We also asked respondents about their definition of “human rights”, asking to what extent they associated the term with other phrases. We found Moroccans most strongly associated “human rights” with “protecting women’s rights”, even more so than with “protecting people from torture and murder” or “promoting socio-economic justice”.
The Moroccan public does indeed identify human rights with the hot-button women’s movement and Moudawana reforms, but the question remains as to whether Moroccans regard this positively or negatively.
To assess, we considered the relationship between defining “human rights” as “women’s rights”, and respondents’ trust in local rights groups. To our surprise, we found that those who think of human rights as women’s rights are more, rather than less, trusting of LHROs. Moroccans who define human rights as women’s rights are more positively inclined towards local rights groups.
Associating rights with feminism, in other words, is not a liability for Moroccan rights groups. This finding runs counter to the dominant narrative, which suggests a women’s rights reputation would be a major liability in a traditional, religiously devout country such as Morocco.
More advanced statistical models suggest that it is mosque attendance, rather than personal religiosity, that is the problem.

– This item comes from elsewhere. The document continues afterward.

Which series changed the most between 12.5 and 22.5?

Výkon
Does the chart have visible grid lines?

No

The more frequently people attend mosque, the less likely they are to view human rights as a women’s rights issue. This, in turn, leads to lower trust in local rights groups.

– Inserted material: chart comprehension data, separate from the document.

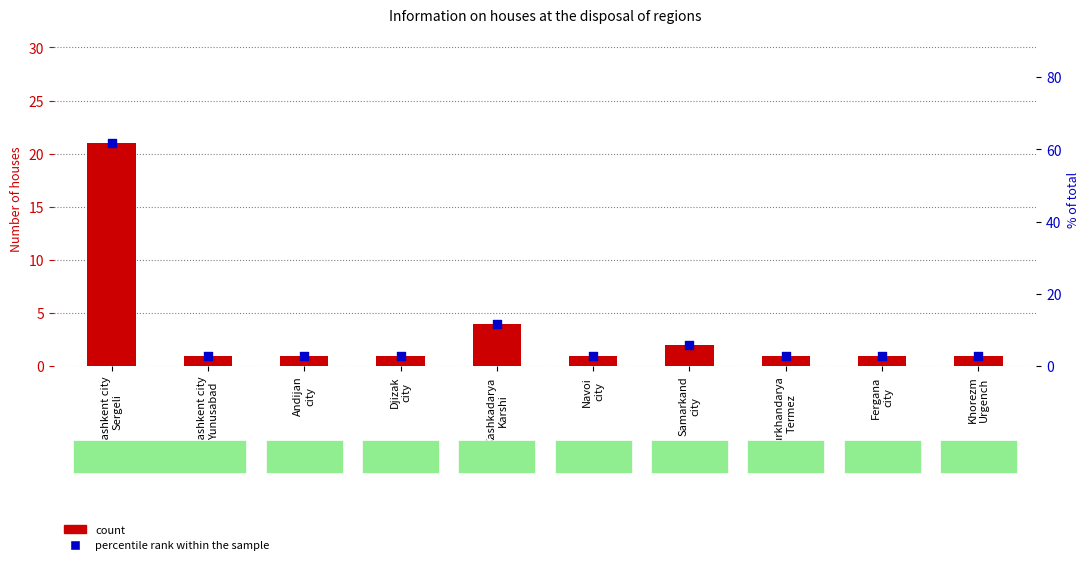

Which series reaches the minimum Y coordinate?

count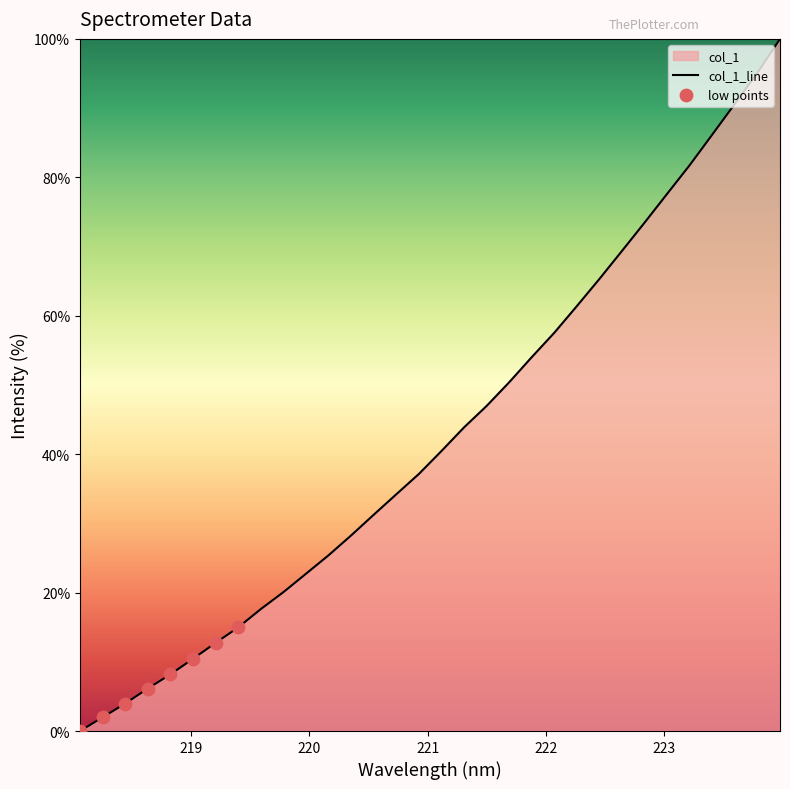

What is the change in value from 221.3083 to 222.8355?

+29.6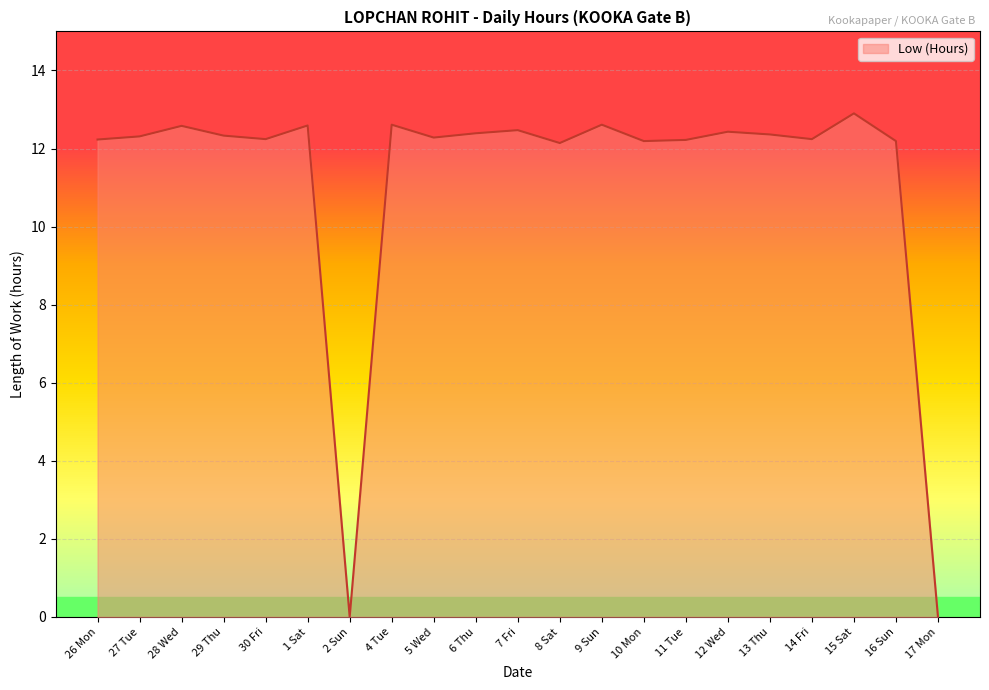

What position from the right is 28 Wed?

19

In Morocco, it is not personal piety that creates a barrier against human rights; instead, it is engagement with Moroccan mosques, as currently structured, that is associated with human rights disapproval. The causal nature of that association remains unclear; mosque attendance may be a cause, or perhaps a partial effect of, a human rights-skeptical world view.
Mosque attendance, however, is not the only way for Muslims to express their religion. Daily prayer, rites, personal beliefs and conduct all matter enormously. In fact, our data show that only 46% of respondents attend mosque once a week, and 47% attend either “never” or “seldom”. And yet, 96% of those we polled said that religion was “very important” in their daily lives, and virtually all respondents were of the Sunni Muslim persuasion. Further, 85% reported praying multiple times per day (6% said “never”, 6% said “seldom”, and 4% fell somewhere in between), suggesting that, for many Moroccans, prayer is a more central tenet of their religious practice than mosque attendance.

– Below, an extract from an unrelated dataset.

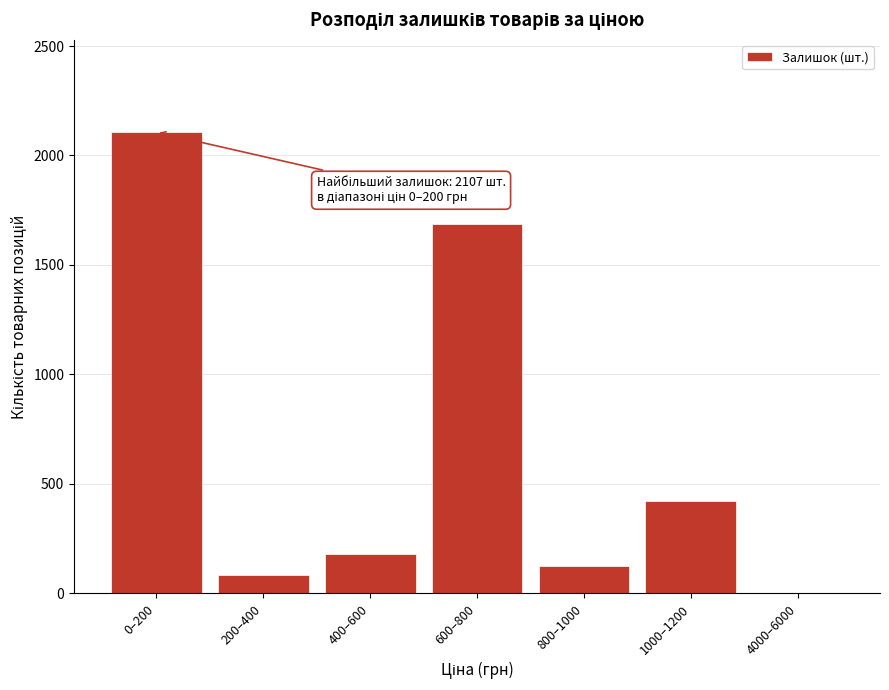

Reading right to left, extract all data points from this chart.

4000–6000=3	1000–1200=423	800–1000=127	600–800=1688	400–600=181	200–400=86	0–200=2107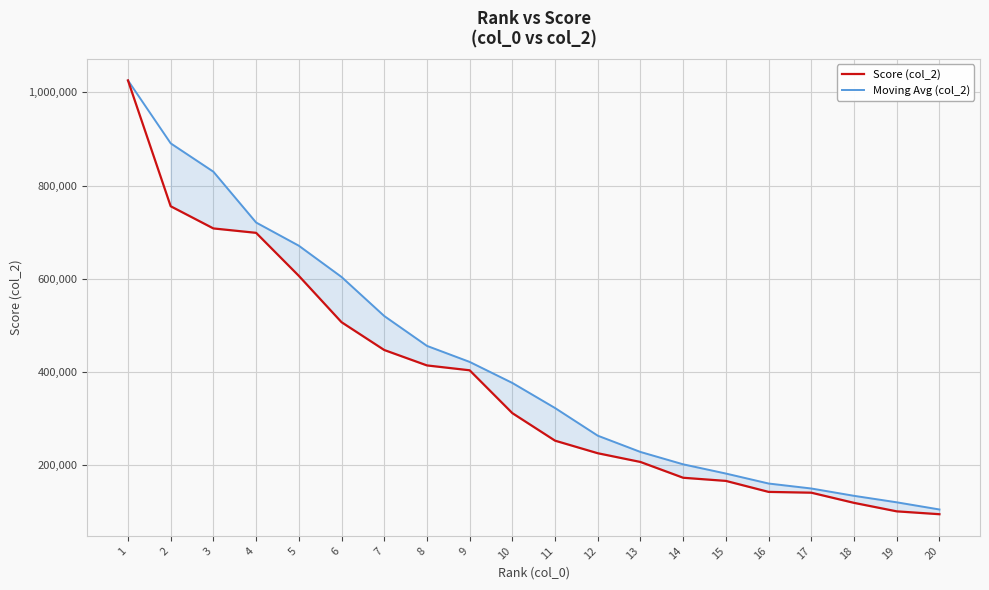

Reading left to right, transcribe all the data shown in this chart.

Score (col_2): 1025587.0	755474.0	707874.0	698412.0	606111.0	506622.0	446920.0	413814.0	403374.0	311381.0	252300.0	225317.0	206562.0	172680.0	165920.0	142346.0	140617.0	118792.0	100576.0	94427.0
Moving Avg (col_2): 1025587.0	890530.5	829645.0	720586.7	670799.0	603715.0	519884.3	455785.3	421369.3	376189.7	322351.7	262999.3	228059.7	201519.7	181720.7	160315.3	149627.7	133918.3	119995.0	104598.3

The “problem” between human rights and Islam, as interpreted by some, seems rooted in the institutional experience of religion.
Moroccans, in other words, are serious about personal religiosity and Islamic belief. Mosque attendance, however, is only central for half of the population. The “problem” between human rights and Islam, as interpreted by some, seems rooted in the institutional experience of religion.
Although many Moroccan intellectuals and activists may buy into the notion of a religious-secular conflict, not everyone is convinced. Zakia Salime, for example, a prominent feminist Moroccan scholar, writes that Morocco’s anti-family code reform marches were, among other things, a site for exploring “the intersections [between] … the feminist and the Islamist women’s movements.”
In fact, it seems that women’s rights mobilization in Morocco perhaps led to the emergence of a grassroots Islamic feminism that is comfortable with both religious and human rights discourse. This emergent ideological compatibility may help to explain the surprising findings of our public opinion poll.
In Morocco, Islamic and secular feminism are shaping one another’s discourses, and opinion polls demonstrate that the religion-human rights divide is not as clear-cut as some suspect.